Which led me to watching The Last Samurai. I found two dvd options here at the hostel: The Last Samurai and Frasier. Yesterday I tore through Frasier like Geraldo entering Al Capone's hidden tomb. Except Frasier really paid off for me. In spades. I'm telling you. That dog should have won a Pulitzer or something. Moving on, it embarrasses me how inspiring I find The Last Samurai to be. CLEARLY it inspired me to great heights, including writing a blog that includes a joke about a (undoubtedly now dead) tv dog winning an award for writing.

*Afternoon*
There was still no paint so I checked out the communal fridge and ate a bunch of whipped cream from the can. I offered some to Annie, who declined. But she's home schooled so you can't blame her for being out of her fucking mind. Who doesn't like eating whipped cream from the can? Immigrants, faggots, and home schoolers. That's who.

(I'm sorry.)

Then I wrote emails and the like for far too long. I wrote this to my friend Lindsay:

"oh, and the next time i see you i'm going to take all my jewelry off, put it in a neat pile, and we're going to rumble.

jesser

ps
and after i win the fight, i'm going to steal your neat pile of jewelry."
This is a reference to our friend Davide, who liked to tell this particular fight story, where he always made sure to emphasize the piles of jewelry with zero shreds of irony or self-awareness.

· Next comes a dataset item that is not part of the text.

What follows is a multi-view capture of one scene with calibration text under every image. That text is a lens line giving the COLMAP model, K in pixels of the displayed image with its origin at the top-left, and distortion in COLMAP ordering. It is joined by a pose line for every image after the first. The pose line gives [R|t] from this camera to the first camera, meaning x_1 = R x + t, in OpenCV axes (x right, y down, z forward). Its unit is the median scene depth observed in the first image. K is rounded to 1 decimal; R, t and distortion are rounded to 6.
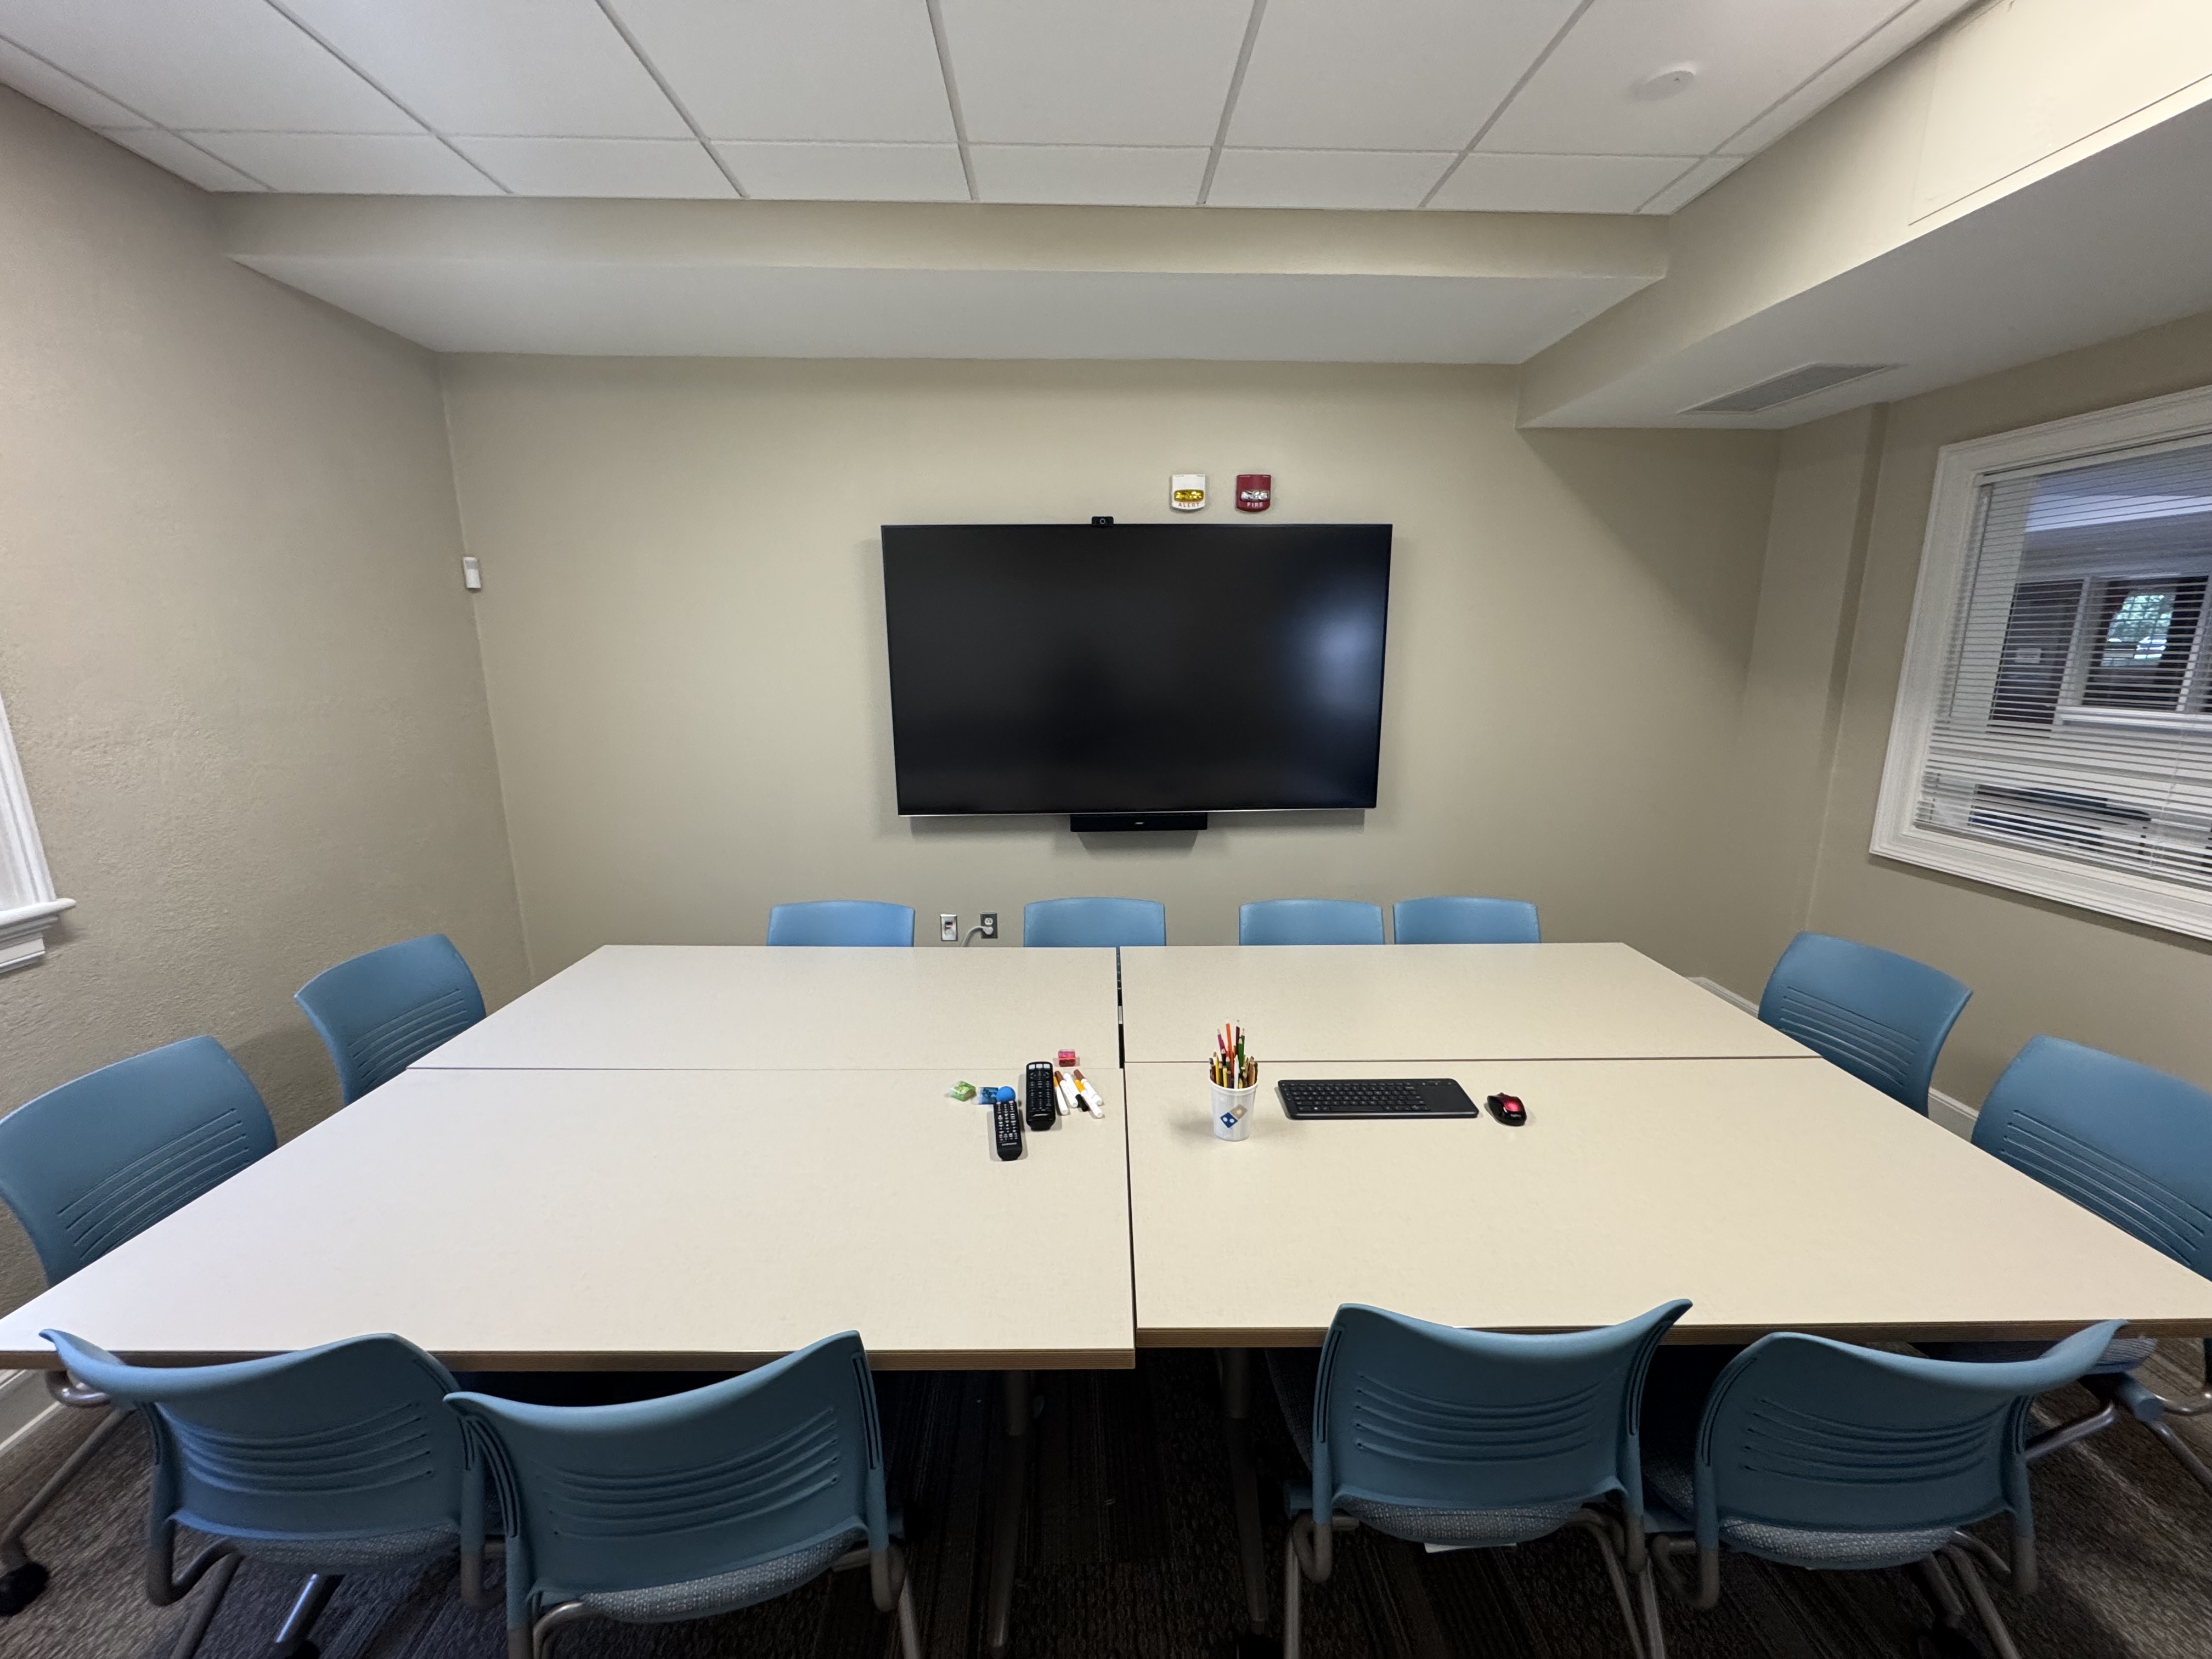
lens RADIAL K [[881.6, 0, 1106.0], [0, 881.6, 829.5], [0, 0, 1]] dist [-0.001577, -0.000298]
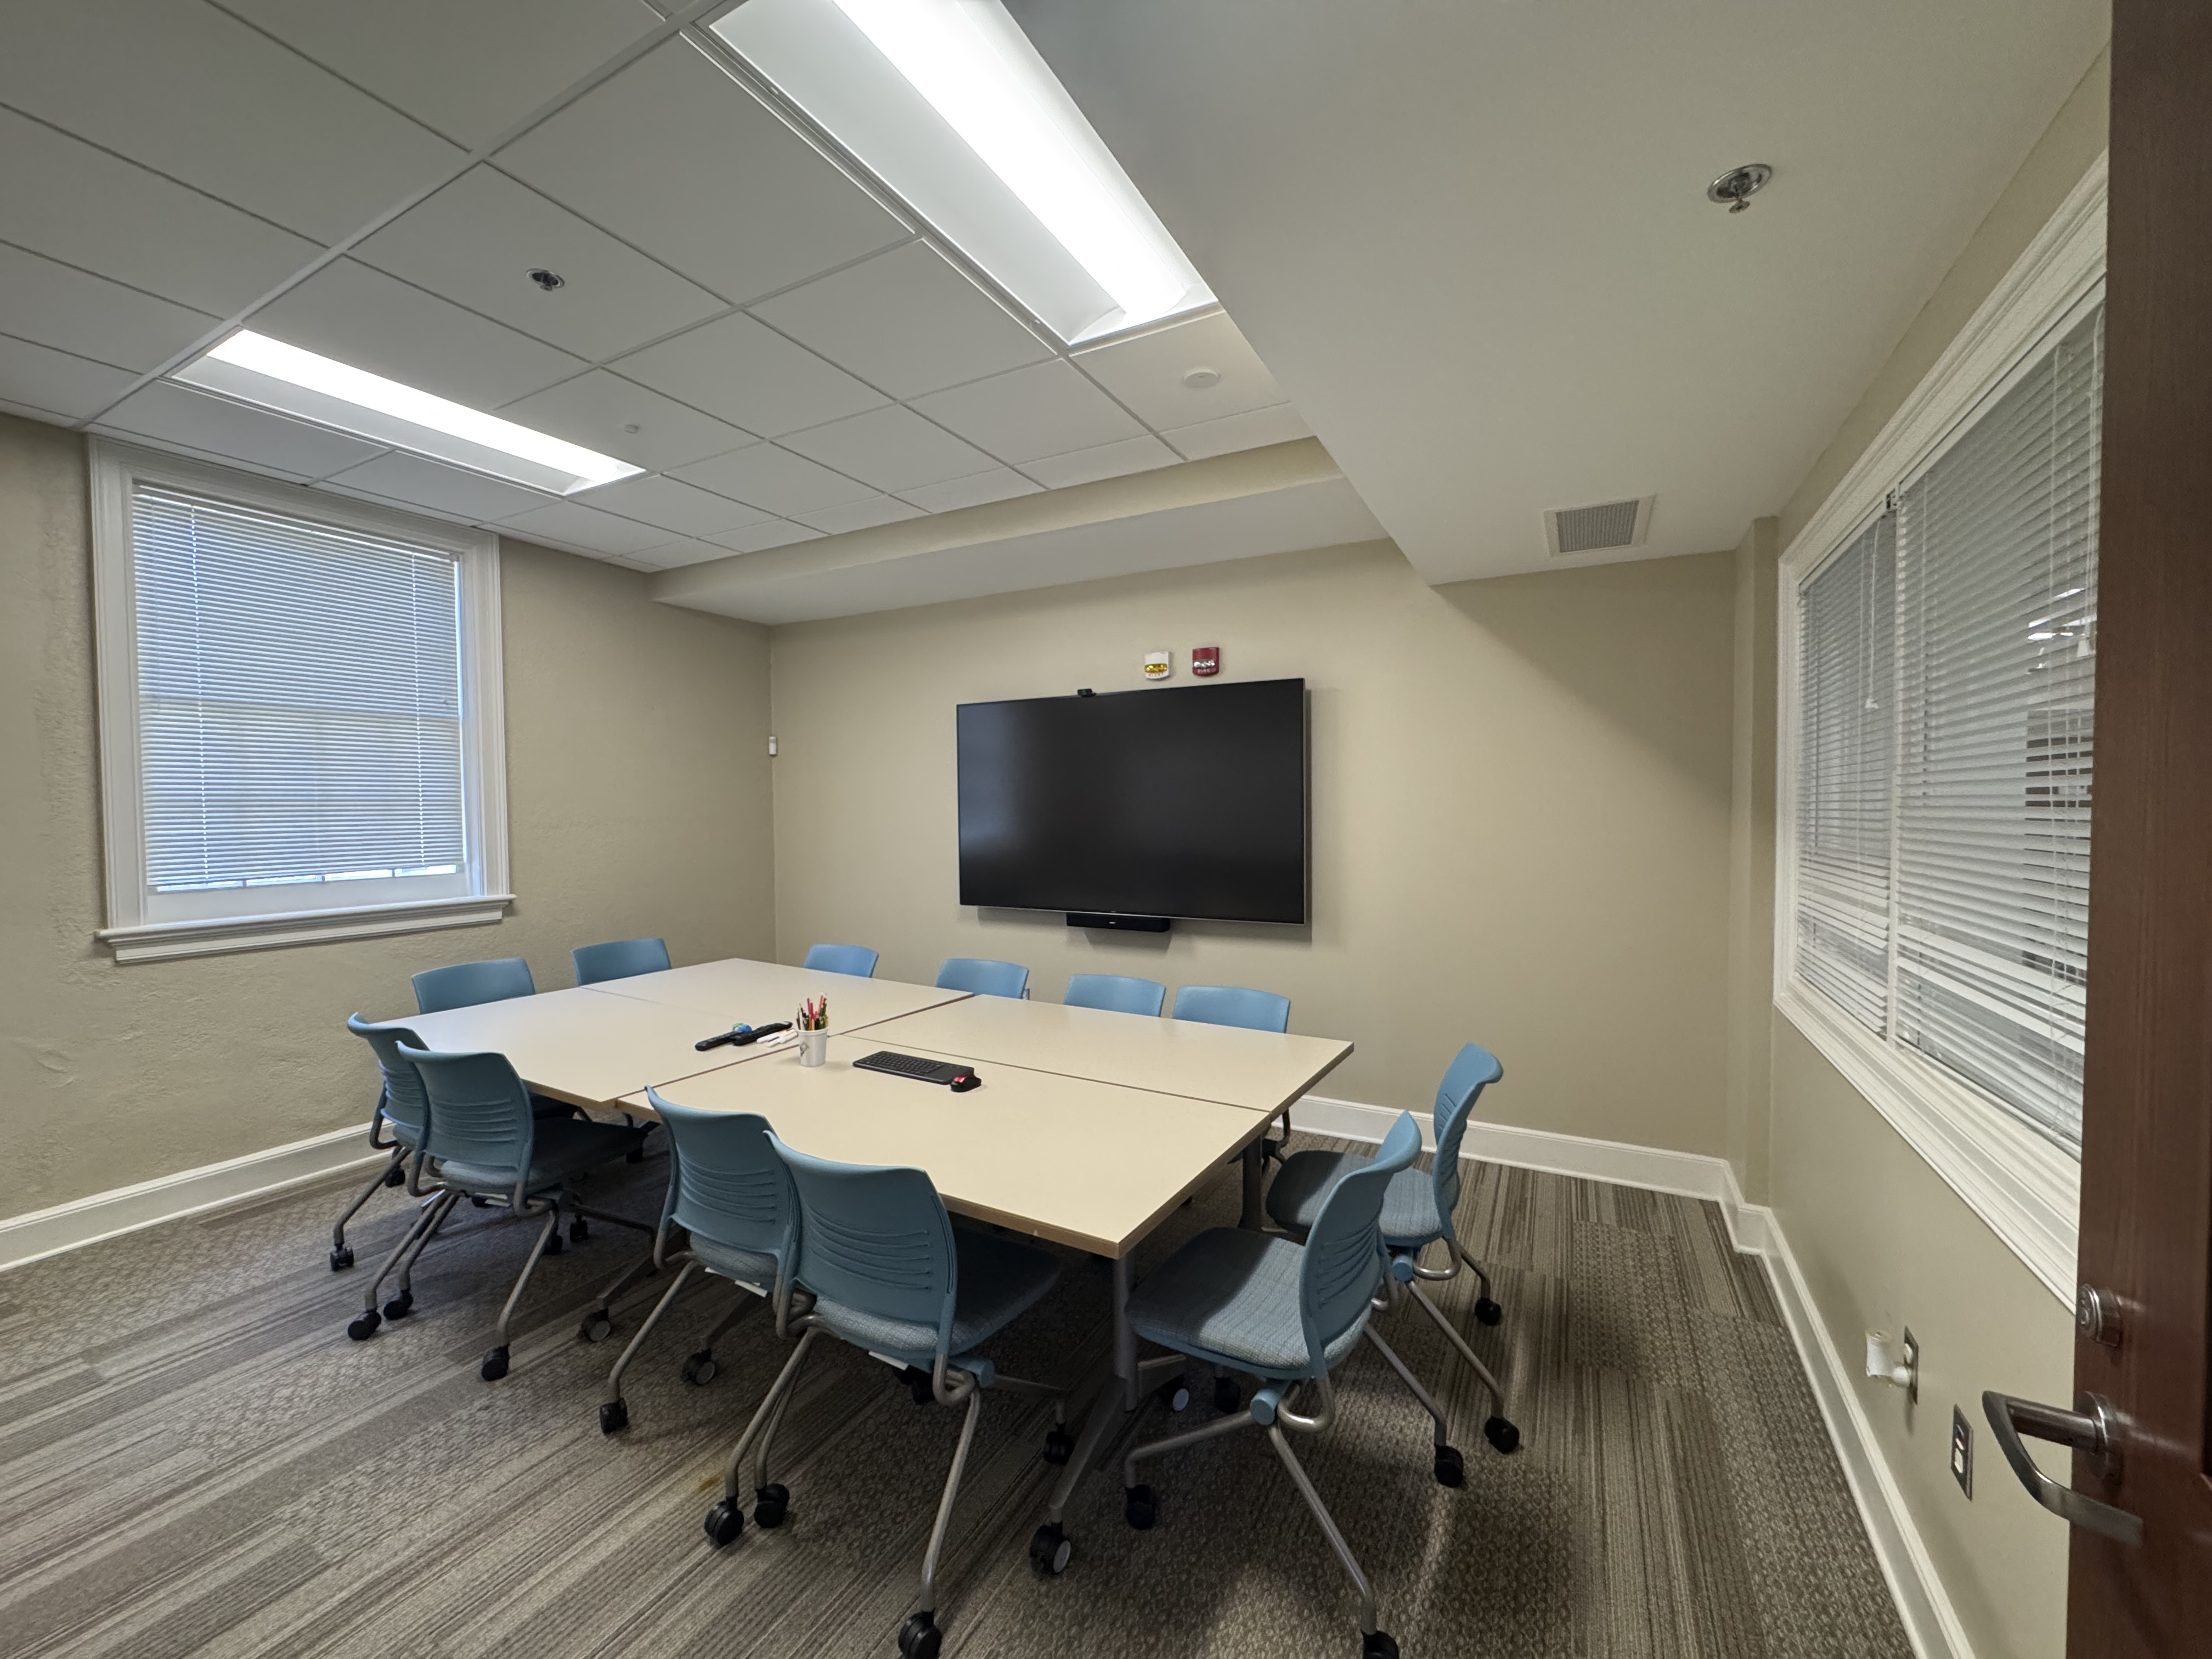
lens RADIAL K [[881.6, 0, 1106.0], [0, 881.6, 829.5], [0, 0, 1]] dist [-0.001577, -0.000298]
pose [[0.857448, 0.013917, -0.514382, 0.693013], [-0.105919, 0.983001, -0.149966, 0.052969], [0.503551, 0.183071, 0.844347, -0.080058]]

This still makes me chuckle. How'd he know they even liked the same style of jewelry? And ring sizes, what of that? I do see where he's coming from, though. If I was in a street fight and my chandelier earrings got knotted with my adversary's ankle bracelet, man oh man, would I be embarrassed.

I also "chatted" with the girl I've only met once a year ago but none-the-less am spending multiple hundreds of dollars to fly to my sister's wedding in August in St. Louis. She has to be out of her mind too, this smart and lovely girl. Top 5 reasons she must be crazy:
1. Any rational person can plainly see that I must be crazy for buying her that ticket, so she is crazy by association.
2. She knows about my dad, and how I'm walking my sister down the aisle... talk about an intense first date. For crying out loud.
3. She's very tall. (And y'all KNOW how I feelz about tall bitches.)
4. Her name is Angela, and she was born at the peak of the Who's the Boss madness that swept the western hemisphere during the 80s. The only reason a father would do this is to be able to refer to his own child as 'Angeler,' like Tony did in the show. And, ahem, I think I've proven my point and I don't even need a 5.

*Evening*
I was caught eating cookie dough ice cream straight from the bin. And then I was ashamed.

I also emailed the nudist goat farmer who I'm staying with next week. God bless us nudist goat farmers, one and all.

And now I'm supposed to be writing about the organic farming movement in Ireland. Hence, this: stalling. I will leave you with what might be the first paragraph:
If the organic movement is to succeed in Ireland, it will need the help of naked goat milkers, modern day white slaves, mono-syllabic Ukrainian men who treat their young French co-workers like beaten-down wives, babies that don't cry and rotten little farm girls, a butterfly genocide, silk suit wearing lobbyists, sell-out vegetarians, brothers and sisters saying Rosaries as they're huddled in the corner of their thatched houses during storms, pig races, synthetic ewe vaginae, and, most importantly, the kind of widespread fear and panic not seen in this country since the Great Potato Famine of 1845.